John Williamson will never forget his father’s words as they stood looking at his grandfather’s gravestone. He was a teenager at the time, just beginning to forge his own future.
“He said: ‘Never let anyone tell you you don’t take anything with you when you die,’” Williamson recalls.
“At the end of that day, you take your name with you,” says Williamson. “Who you are and what you do matters.”
That simple statement got him thinking about leaving a legacy, and what he wanted to be known for at the end of his life.
As a senior vice president and commercial banking manager at Key Bank, Williamson is deeply committed to his clients and feels a great sense of reward in helping them grow and succeed. His primary goal is to help them take care of their finances from the moment the money comes in the front door until it “goes out the back.”
“I think a lot of people confuse lending with banking. But my view of the world is, basically, a company or a business is basically a wealth engine,” Williamson explains. “The banker, if they’re doing their job correctly, is looking for ways to make that engine produce as much wealth as possible.” But once that wealth begins to accrue, Williamson says, it’s important to invest and protect it.

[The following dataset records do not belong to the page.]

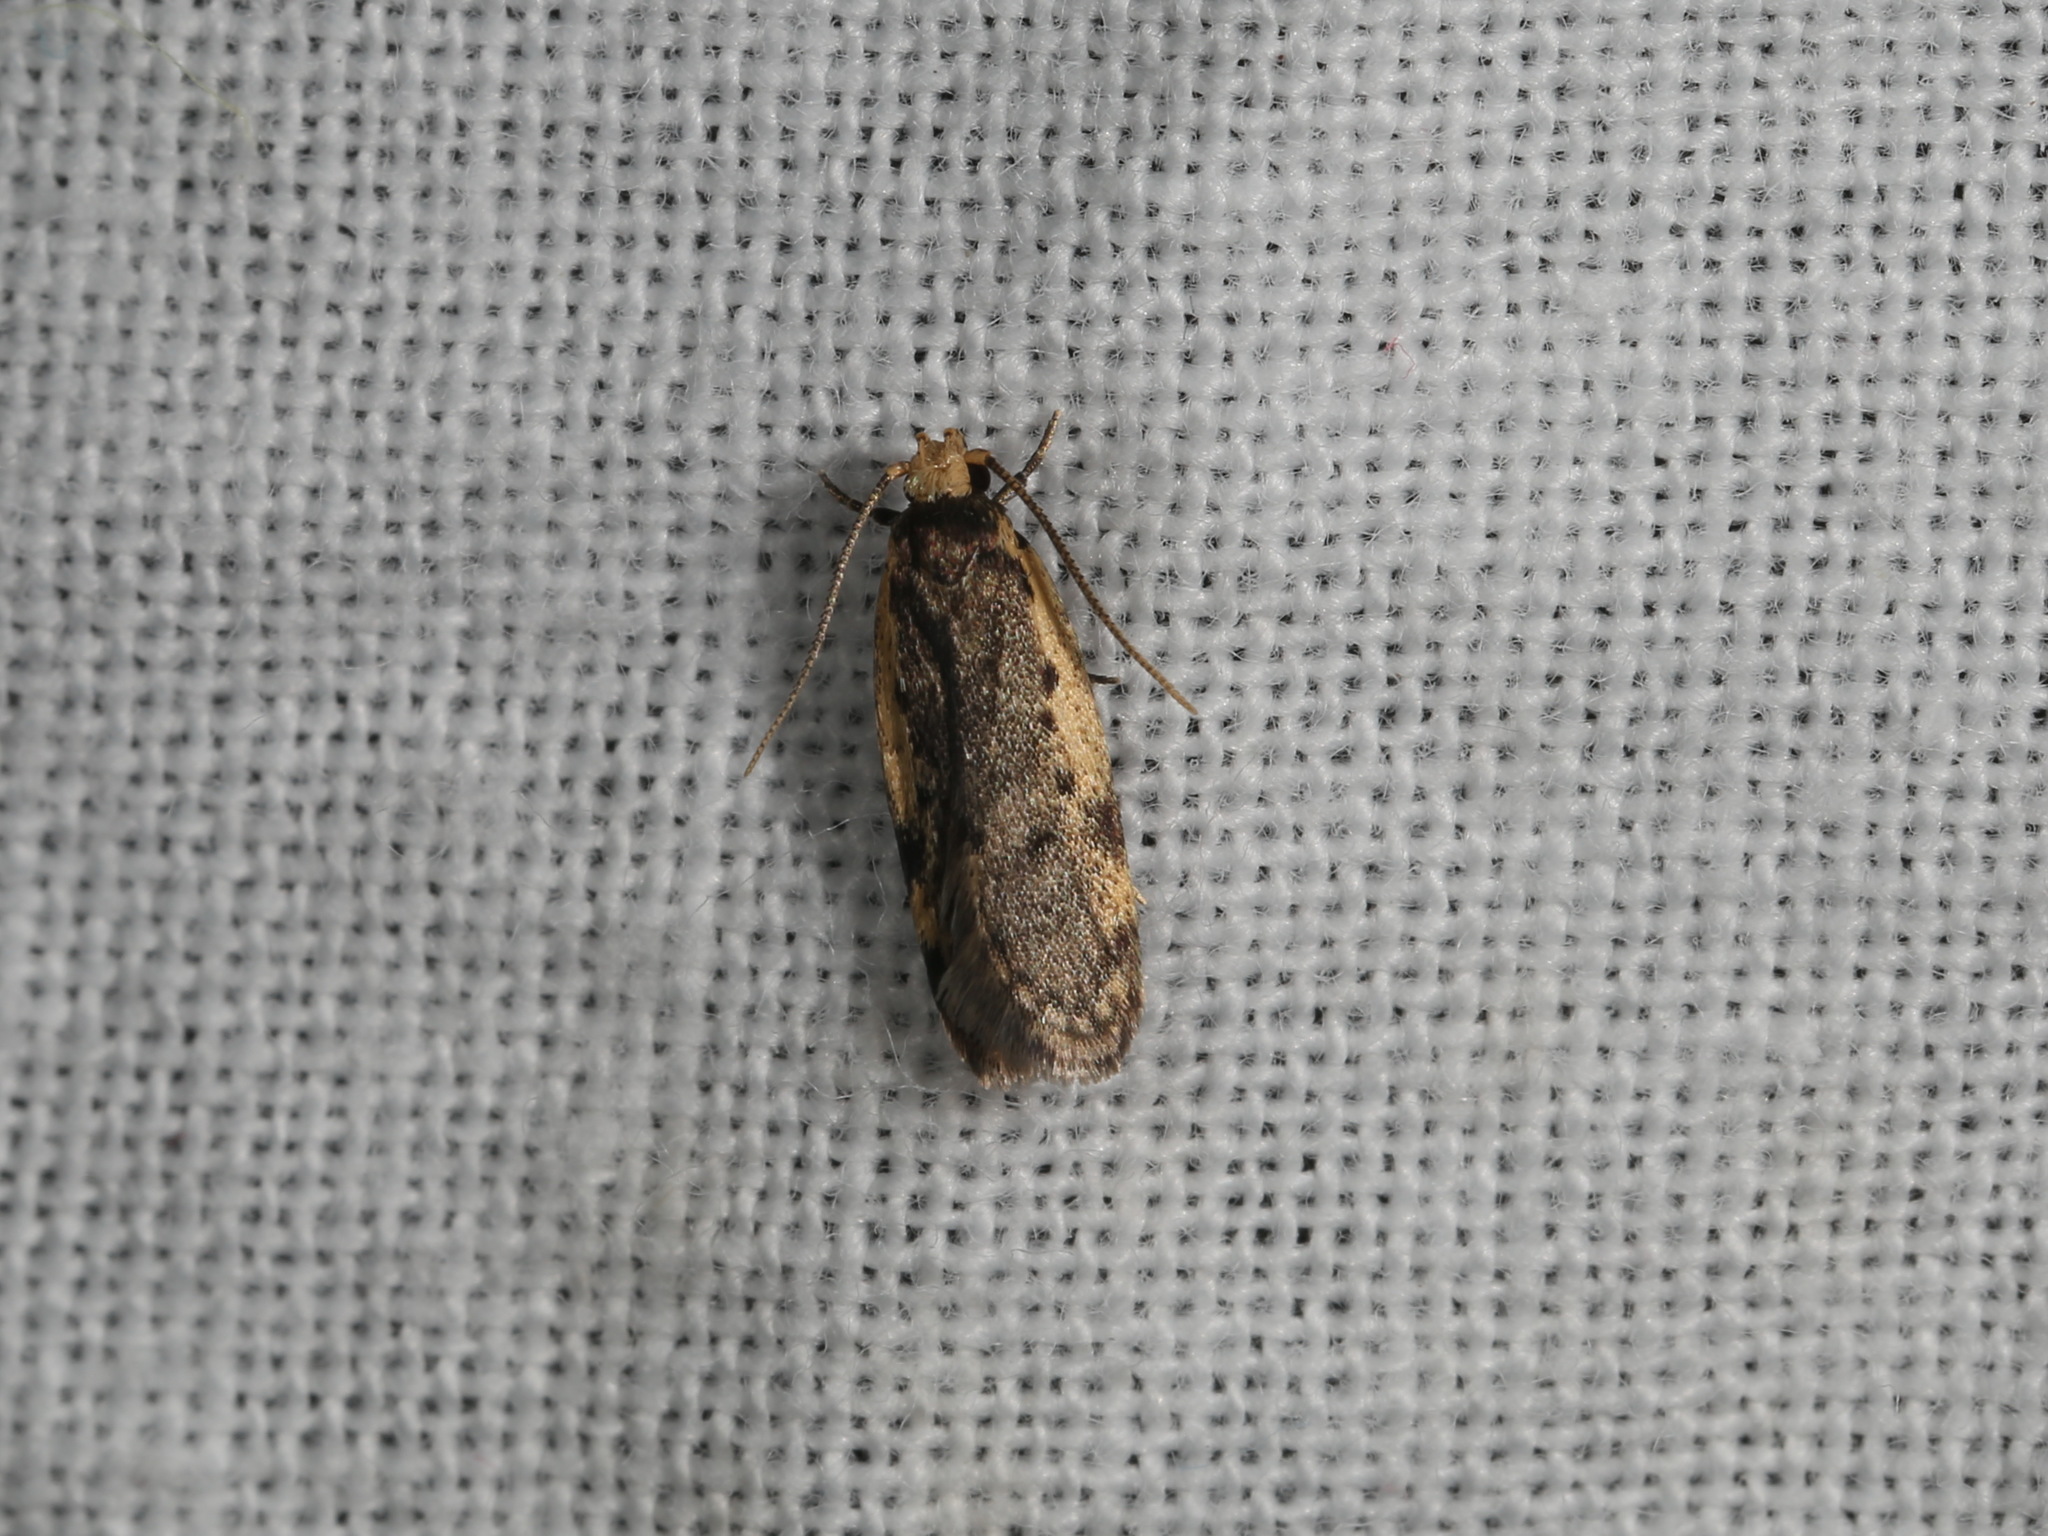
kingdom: Animalia
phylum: Arthropoda
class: Insecta
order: Lepidoptera
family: Oecophoridae
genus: Hoplostega
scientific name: Hoplostega ochroma
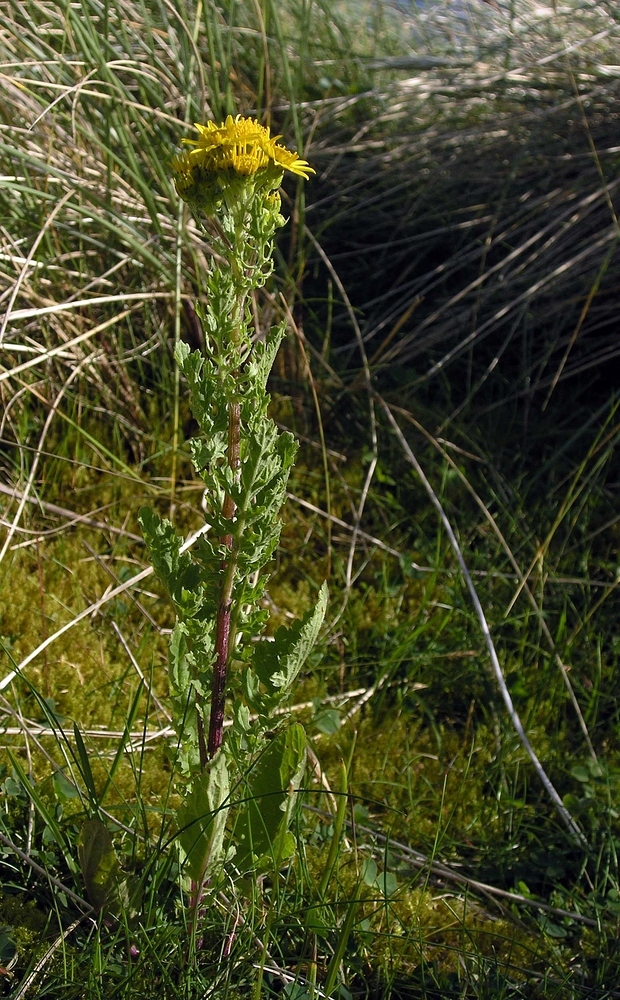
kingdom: Plantae
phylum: Tracheophyta
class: Magnoliopsida
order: Asterales
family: Asteraceae
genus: Jacobaea
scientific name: Jacobaea vulgaris
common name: Stinking willie
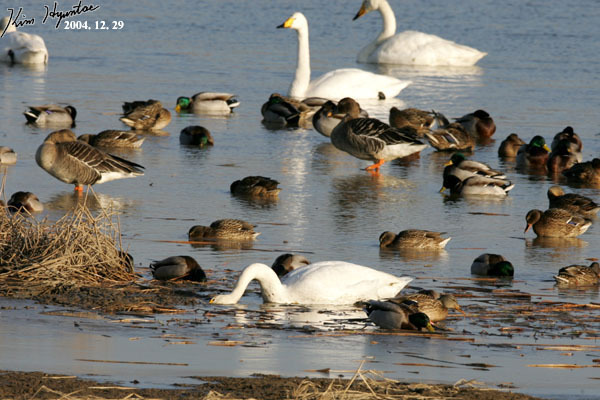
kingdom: Animalia
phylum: Chordata
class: Aves
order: Anseriformes
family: Anatidae
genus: Cygnus
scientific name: Cygnus cygnus
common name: Whooper swan
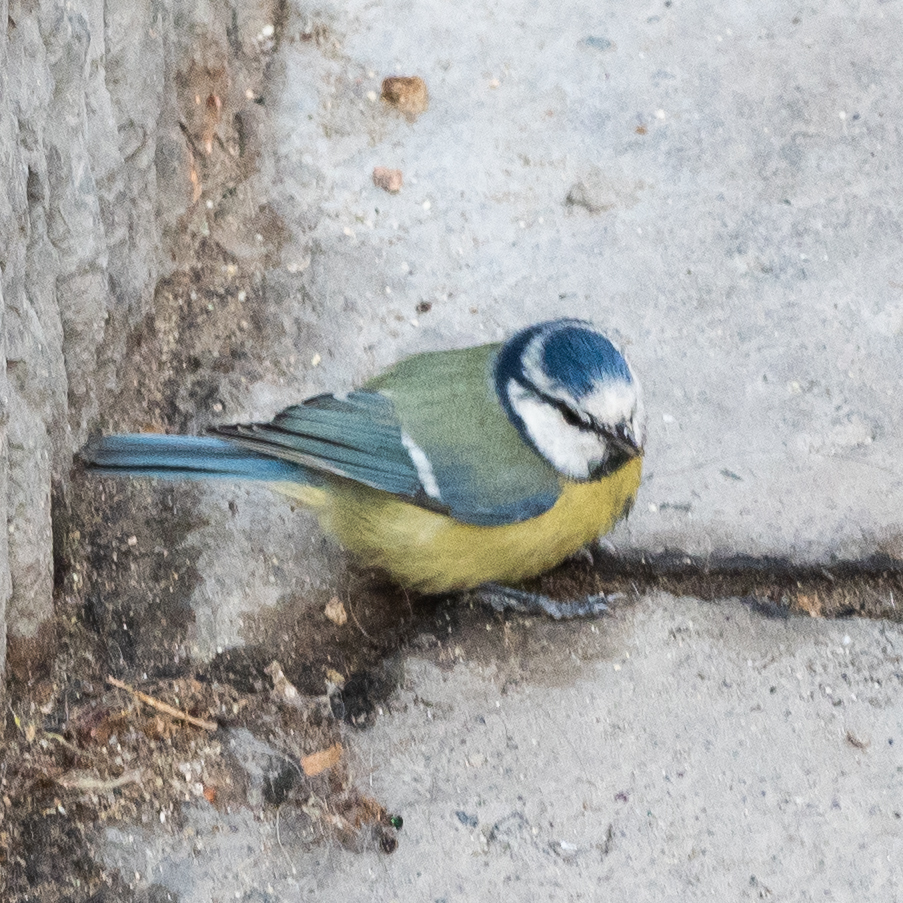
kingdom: Animalia
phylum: Chordata
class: Aves
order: Passeriformes
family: Paridae
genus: Cyanistes
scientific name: Cyanistes caeruleus
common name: Eurasian blue tit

Williamson is well known amongst his colleagues for his devotion to growing Idaho’s economy. “John has dedicated himself to growing access to capital in Idaho to progress our state as a destination to build and grow a business,” says Darren J. Schuldheiss, Key Bank market president. For example, Williamson has worked closely with the Idaho Technology Council to promote the creation of deal flow reports – documents which detail the kinds of deals being made throughout the state between inventors and investors.
“The idea of the deal network is to say, hey, banks are part of the discussion, but we’re not the only piece of the discussion,” Williamson explains. “So let’s make a group where we can have the right discussion, get the right people lined up with the right investors, the right sources of capital and get these ideas growing, and take ideation to commercialization.”
Williamson is also an active volunteer, giving his time to organizations such as the Saint Alphonsus Foundation, Boise State University Foundation, Boise Valley Economic Partnership, Boise Art Museum and the Mountain View High School of Business. He loves to spend as much time as possible with his wife, Laura, and their four children: Quincey, Rebecca, Griffin and Sydney. The Williamson family loves activities that get the adrenaline flowing, such as roller coasters or parasailing.
“But if I can’t share it with my kids, it’s not worth doing,” says Williamson.
He hopes to leave a legacy for his children, and for Idaho as a whole. On the family side, Williamson hopes his example will encourage his children to “live their best life.” As for Idaho’s economy, he wants to see it continue to build on its own success.
“What we want to do is make sure we have great managers with solid ideas and get the money in their hands,” says Williamson. “That’s how you create an economy.”